First-line osimertinib for patients with EGFR-mutated advanced non-small cell lung cancer: efficacy and safety during the COVID-19 pandemic

Suganija Lakkunarajah; Pauline T Truong; Jeffrey N Bone; Curtis Hughesman; Stephen Yip; Deepu Alex; Jason Hart; Philip Pollock; Sarah Egli; Melissa Clarkson; Mary Lesperance; Doran Ksienski

doi:10.21037/tlcr-23-81

First-line osimertinib for patients with EGFR-mutated advanced non-small cell lung cancer: efficacy and safety during the COVID-19 pandemic

Transl Lung Cancer Res. 2023 Jul 31;12(7):1454-1465. doi: 10.21037/tlcr-23-81. Epub 2023 Jul 21.

Authors

Suganija Lakkunarajah¹, Pauline T Truong^{1

2}, Jeffrey N Bone³, Curtis Hughesman⁴, Stephen Yip⁴, Deepu Alex⁴, Jason Hart^{1

2}, Philip Pollock¹, Sarah Egli¹, Melissa Clarkson¹, Mary Lesperance⁵, Doran Ksienski^{1

2}

Affiliations

¹ BC Cancer-Victoria, British Columbia, Canada.
² University of British Columbia, Victoria, British Columbia, Canada.
³ Biostatistics, Clinical Research Support Unit, BC Children's Hospital Research Institute, Vancouver, British Columbia, Canada.
⁴ BC Cancer-Vancouver, British Columbia, Canada.
⁵ University of Victoria, Department of Mathematics and Statistics, Victoria, British Columbia, Canada.

Abstract

Background: The FLAURA trial demonstrated improved overall survival (OS) with first-line osimertinib for patients with epidermal growth factor receptor (EGFR)-mutated advanced non-small cell lung cancer (NSCLC). We studied the efficacy and safety of osimertinib in a cohort treated during the coronavirus disease 2019 (COVID-19) pandemic.
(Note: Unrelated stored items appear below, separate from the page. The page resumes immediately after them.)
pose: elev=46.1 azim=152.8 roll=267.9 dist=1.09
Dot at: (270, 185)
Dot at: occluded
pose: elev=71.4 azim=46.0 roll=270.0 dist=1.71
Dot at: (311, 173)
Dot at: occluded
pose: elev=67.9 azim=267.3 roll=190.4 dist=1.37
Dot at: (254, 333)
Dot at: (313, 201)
Methods: Patients diagnosed with EGFR-mutated advanced NSCLC between 11 March 2020 to 31 December 2021 who received first-line osimertinib in British Columbia, Canada were identified retrospectively. Kaplan-Meier curves of OS and progression-free survival (PFS) from the start of osimertinib were plotted. The associations of baseline characteristics with PFS, and development of pneumonitis or dose reductions due to toxicity with OS were evaluated with hazard ratios estimated using univariable and multivariable Cox models.
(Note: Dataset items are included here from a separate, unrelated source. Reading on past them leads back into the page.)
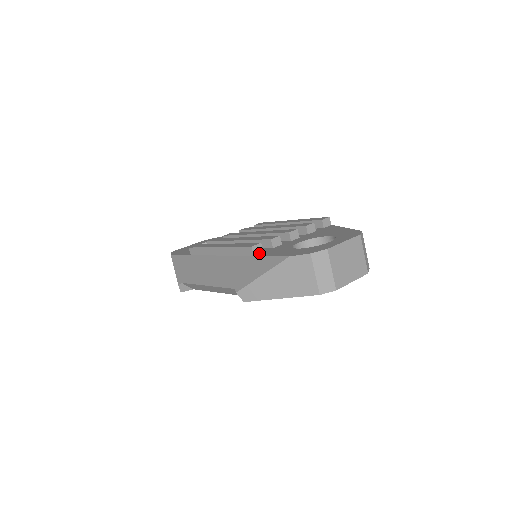
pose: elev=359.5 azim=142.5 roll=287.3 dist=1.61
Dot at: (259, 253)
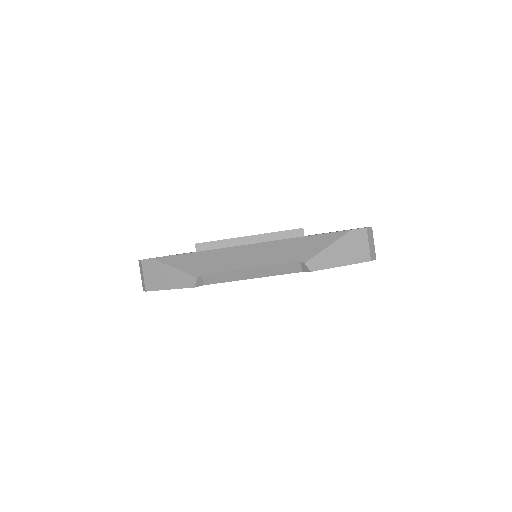
Dot at: occluded
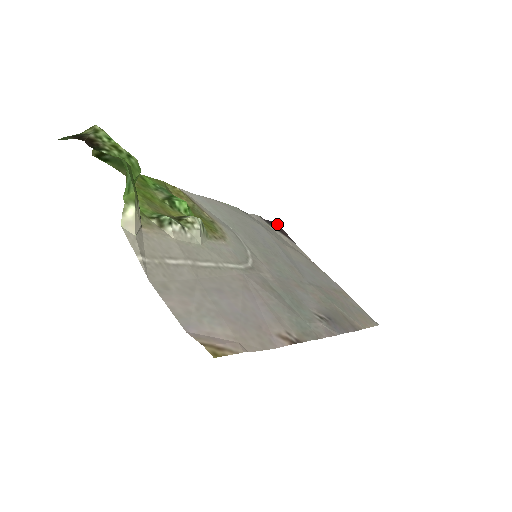
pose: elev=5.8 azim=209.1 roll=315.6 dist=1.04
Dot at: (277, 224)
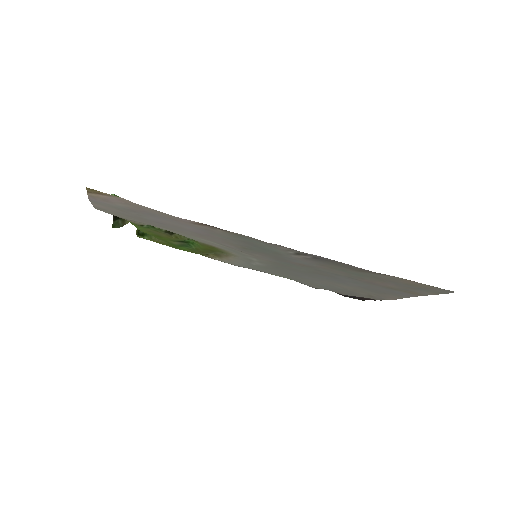
Dot at: (364, 300)
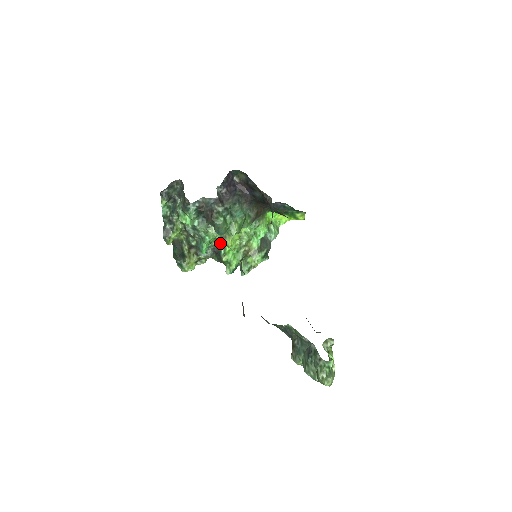
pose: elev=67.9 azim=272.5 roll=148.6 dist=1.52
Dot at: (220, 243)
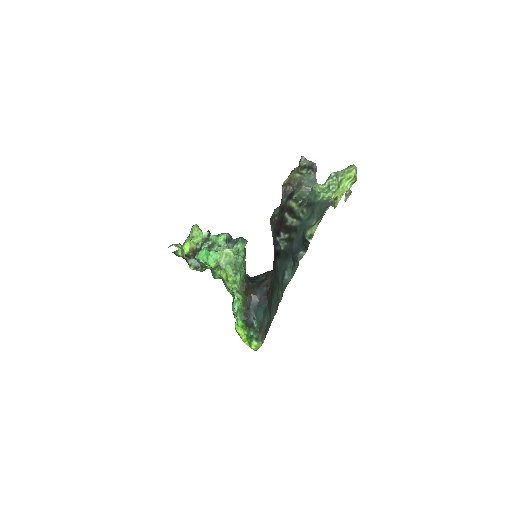
Dot at: occluded
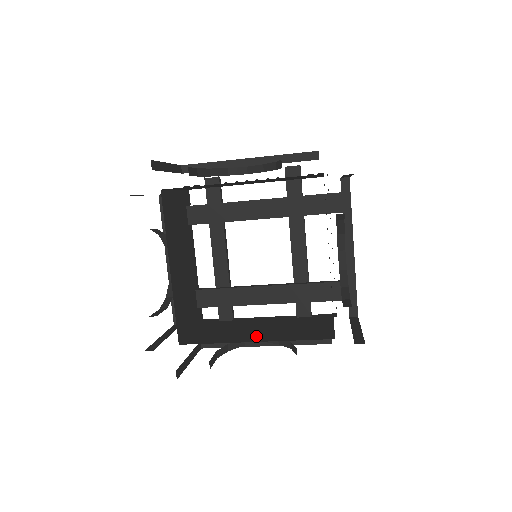
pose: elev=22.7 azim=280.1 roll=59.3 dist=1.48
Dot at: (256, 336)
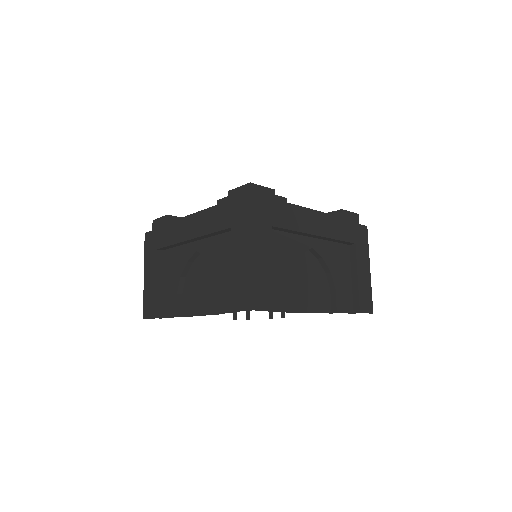
Dot at: occluded
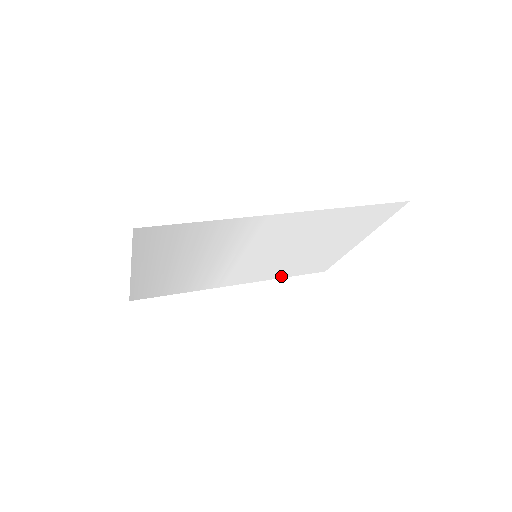
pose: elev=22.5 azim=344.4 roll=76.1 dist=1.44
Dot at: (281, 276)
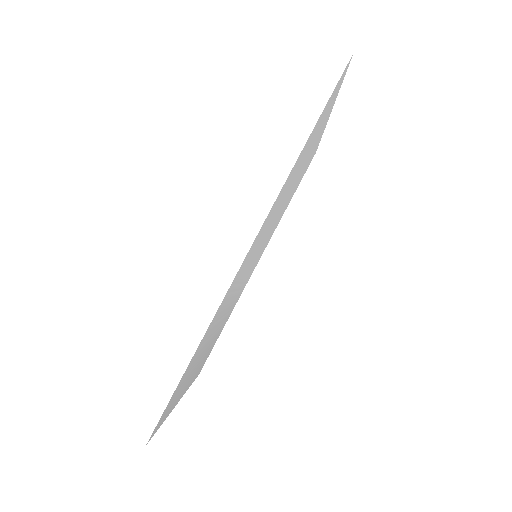
Dot at: (286, 208)
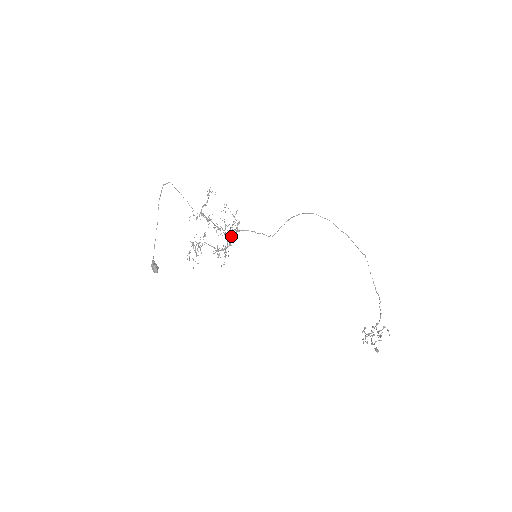
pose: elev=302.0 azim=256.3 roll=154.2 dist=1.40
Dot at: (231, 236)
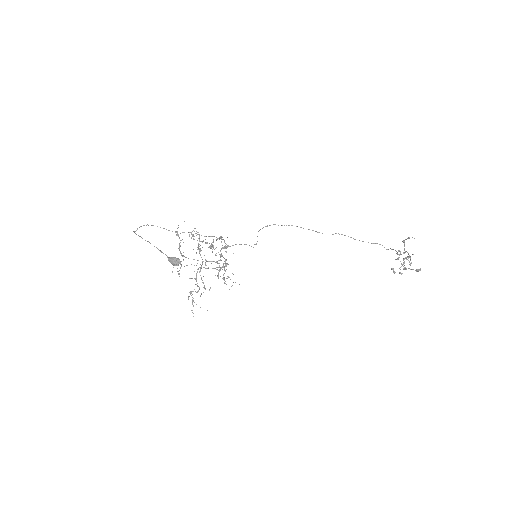
Dot at: (222, 256)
Results: The cohort comprised 231 individuals. 58.7% of patients with de novo advanced NSCLC were initially diagnosed after presentation to the Emergency Room. At osimertinib initiation, 31.6% were aged ≥75 years and 45.5% had an Eastern Cooperative Oncology Group performance status (ECOG PS) ≥2. Median PFS and OS were 18.0 months [95% confidence interval (CI): 16.1-26.2] and 25.4 months (95% CI: 20.3-not reached), respectively. On multivariable analysis, age ≥75 years (vs. <75), ECOG PS 2/3 (vs. 0/1), ECOG PS 4 (vs. 0/1), current smokers (vs. never smokers), programmed death ligand 1 (PD-L1) expression ≥50% (vs. <1%), and L858R mutation (vs. exon 19 deletion) were associated with shorter PFS. Among 110 patients who progressed, 33.6% received subsequent therapy. A proportion of 16.5% of the cohort developed grade ≥3 adverse events. Pneumonitis from osimertinib (3.9% incidence) was weakly associated with shorter OS (hazard ratio: 2.59, 95% CI: 0.94-7.12, P=0.066); dose reductions were not associated with worse OS. 10.8% of patients developed COVID-19.
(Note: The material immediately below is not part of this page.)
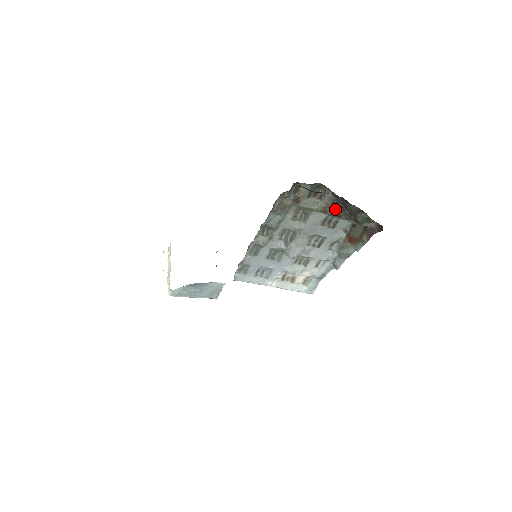
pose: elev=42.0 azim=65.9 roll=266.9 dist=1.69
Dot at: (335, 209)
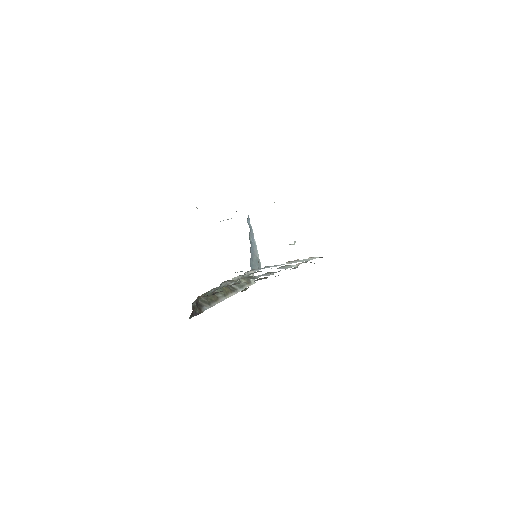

Conclusions: In a cohort receiving first-line osimertinib during the COVID-19 pandemic, ECOG PS ≥2 was observed in nearly half of patients at treatment initiation contributing to a median OS shorter than in FLAURA. The incidence of severe adverse events was low and dose reduction for drug toxicity did not impact OS. Identifying and reducing barriers to the diagnosis of NSCLC during the COVID-19 pandemic are required.

Keywords: COVID-19; Osimertinib; epidermal growth factor receptor (EGFR); lung cancer; survival.